- **EXCERPT**:
——

Expanding the Antipsychotic Arsenal: Drug Discovery for Schizophrenia via Virtual Screening and Ligand Optimization of FDA-Approved Drugs
Rushank Goyal, Suze van AdrichemAims:
Schizophrenia affects 0.43% of global adults, with an estimated annual excess economic burden of $343.2 billion in the United States alone. The schizophrenia drug ecosystem is characterized by significant heterogeneity in patient responses, warranting continual drug discovery efforts to improve outcomes for patients responding suboptimally to existing treatments. Given the centrality of dopamine D2 receptor (DRD2) antagonism in current treatments, this study focused on (i) identifying strong DRD2 binders among Food and Drug Administration (FDA)-approved drugs as repurposing candidates and (ii) generating optimized variants of known antipsychotics as novel drug candidates.
Methods:
We developed a computational drug discovery pipeline to score potential drug candidates based on DRD2 receptor binding affinity. Molecular docking scores were calculated by dockstring, a Python wrapper for AutoDock Vina, that automatically finds the best binding pose and returns its binding affinity to the receptor. Virtual screening was performed on:
1. ∼1,600 FDA-approved drugs, with emphasis placed on central nervous system-active drugs known to permeate the blood-brain barrier.

——

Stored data
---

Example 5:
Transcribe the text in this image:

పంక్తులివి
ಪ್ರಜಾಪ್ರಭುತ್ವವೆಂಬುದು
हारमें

——

- **WHAT THE TASK REQUIRES**: Continue the excerpt on antipsychotic drug discovery from the point where it stops.

- **OUTPUT OF THE EXERCISE**:
2. 450 variant ligands of six reference antipsychotics (haloperidol, trifluoperazine, fluphenazine, chlorpromazine, thioridazine, and risperidone), generated using SwissSimilarity.
A molecular weight threshold of 500 Da was applied to exclude large ligands, consistent with Lipinski’s Rule of 5 for oral bioavailability. Candidates achieving high binding affinity (≤-9.5 kcal/mol) were further evaluated against existing literature.
Results:
Among FDA-approved drugs, risperidone achieved the lowest docking score and therefore the best binding affinity (-11.9 kcal/mol), validating our pipeline by recapitulating a known antipsychotic. Several candidates with high predicted binding affinities (≤-9.5 kcal/mol) were identified, with two of particular interest:
Dolasetron. Other serotonin 5-HT3 receptor antagonists, especially ondansetron, have improved schizophrenic symptoms in previous studies, making this a promising line of investigation. Trazodone. A population-based cohort study published last year offered evidence that trazodone reduced risk of re-hospitalisation for delirium in older patients as compared to other antipsychotics.
Ligand optimization yielded 4 distinct molecules with superior binding affinities relative to their parent compounds. The best-performing variant achieved -13.6 kcal/mol (risperidone-derived), while the largest improvement was observed for thioridazine (-12.7 kcal/mol versus -8.5 kcal/mol original).
Conclusion:
An automated DRD2-focused docking workflow can recover known antipsychotics, surface plausible repurposing candidates, and propose optimized variants with improved predicted binding. While these computational hits require further ADMET analysis and experimental validation before strong conclusions are drawn about clinical potential, our results demonstrate the potential utility of computational drug discovery methods in expanding therapeutic options for schizophrenia.